Here are their ethnic backgrounds and the results spreadsheet. Also relevant are the reference I admixture results.

If you can't see the interactive bar chart above, here's a static image.

The two new Assyrians (HRP0081 & HRP0082) are pretty similar to the earlier Assyrian participant HRP0010.

HRP0087 is an interesting case with ancestry from France, Martinique, Madagascar and India. I can't be certain but the ratio of South Asian to Balochistan/Caucasus components seems to point in the direction of northern Indian ancestry. I definitely need to do a supervised admixture run for the mixed participants.

HRP0089 is Kazakh and has one-third Siberian component. That's higher than Uygurs (21%) and Uzbeks (23%) in my reference set. HRP0089 also has little bit more European component than the average Uygur or Uzbek in my reference.

PS. This was run using Admixture version 1.04.

Admixture K=4, HRP0081-HRP0090

Here are their ethnic backgrounds and the results spreadsheet. Also relevant are the reference I admixture results.
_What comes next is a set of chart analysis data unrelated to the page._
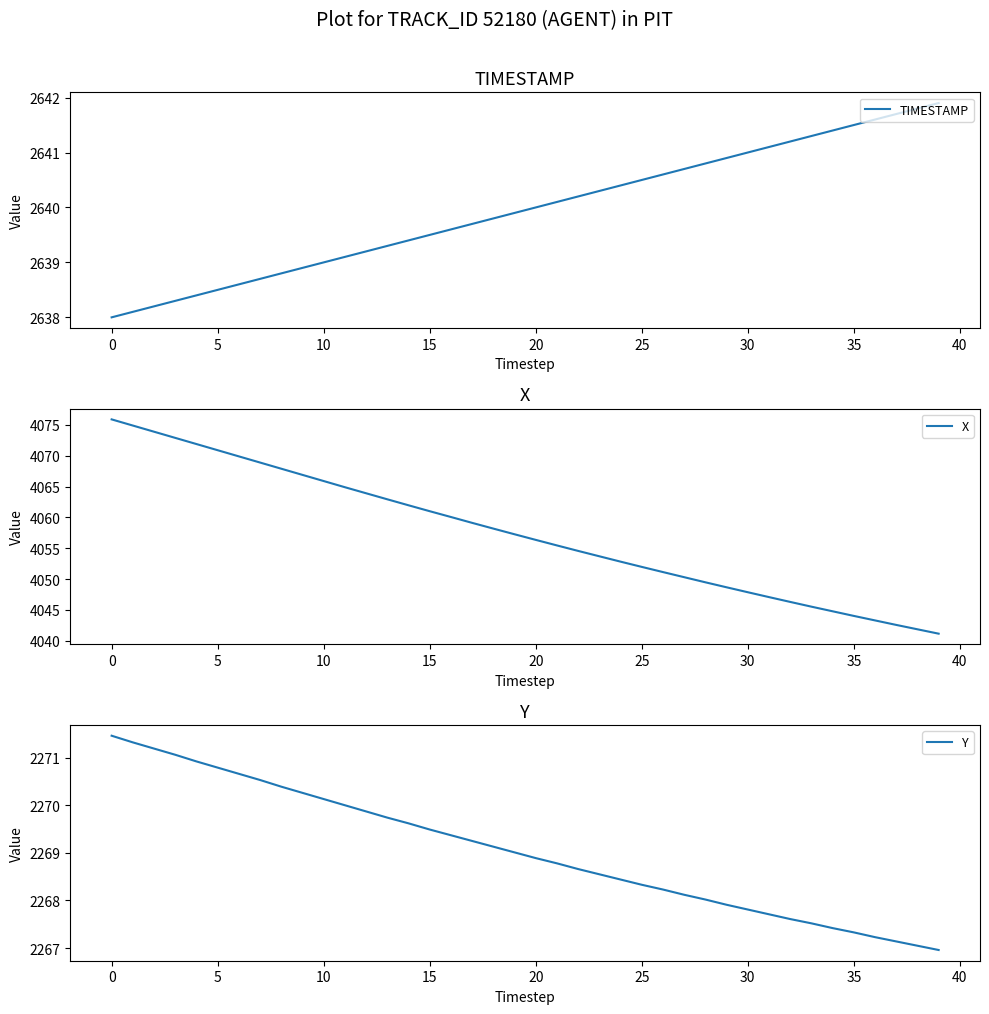

True or false: Y has a value of 2270.0 at 11.

True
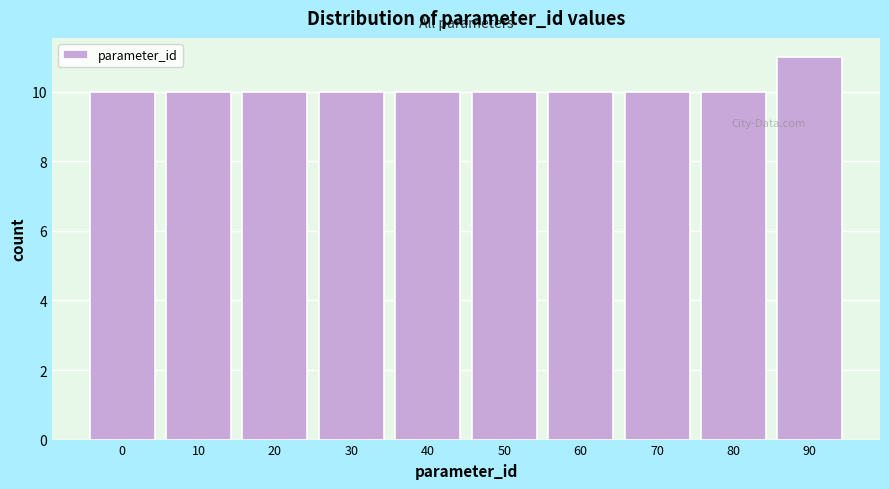

Reading left to right, what are all the values shown in this chart?

10	10	10	10	10	10	10	10	10	11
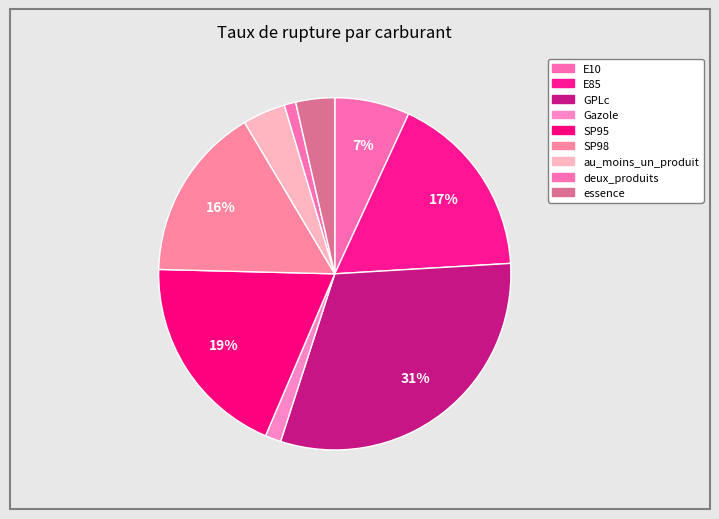

True or false: essence accounts for 4% of the total.

True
It would be interesting to see how the Kazakh and the mixed French/Madagascar/Martinique/Indian participants get on K=12.

If you can't see the interactive bar chart above, here's a static image.

PS. This was run using Admixture version 1.04 and using reference I. Probably the last batch for both.

PPS. For some reason, my efforts to reduce the font in the table are unsuccessful. Since we are close to 100 participants now, I need to find a better way for you guys to visualize these results. May be a slice at one time.

Harappa Nearest IBS Presentation

Since Dodecad posted nearest IBS (identity by state) neighbors, I have had requests to do the same for Harappa participants.

I have the data ready but I am not sure how to present it. I don't want to post an R object since I suspect most of you don't have it installed.

The idea is to give you a list of your closest IBS neighbors as well as your match percentage with them. How would you present that that for 90 people who might match any of several hundred (thousand?) reference samples too? Give me some ideas.

Reference 3 Admixture Data

Onur asked:

BTW, Zack, are you planning to publish (in this blog or in a medium like Rapidshare) the ADMIXTURE results of the reference populations on an individual by individual basis like Dienekes?

So, I have uploaded a zip file which contains admixture results from K=2 to K=17 for all individual samples in the Reference 3 dataset. Do note that K=14 had the lowest crossvalidation error and I actually prefer even lower values of K.

I have plotted the population averages on the blog but this contains the individual level data. There are two files for each value of K. One is ref3.K.Q which has the admixture proportions for each individual. The other is ref3.K.F which has the allele frequencies for the inferred ancestral components. I haven't been able to look at the allele frequency files at all, so if you find anything interesting there, do let me know.

There is also a info file (

ref3_info.csv

) in the archive which has the information about the samples in the same order as their results are listed in the admixture output.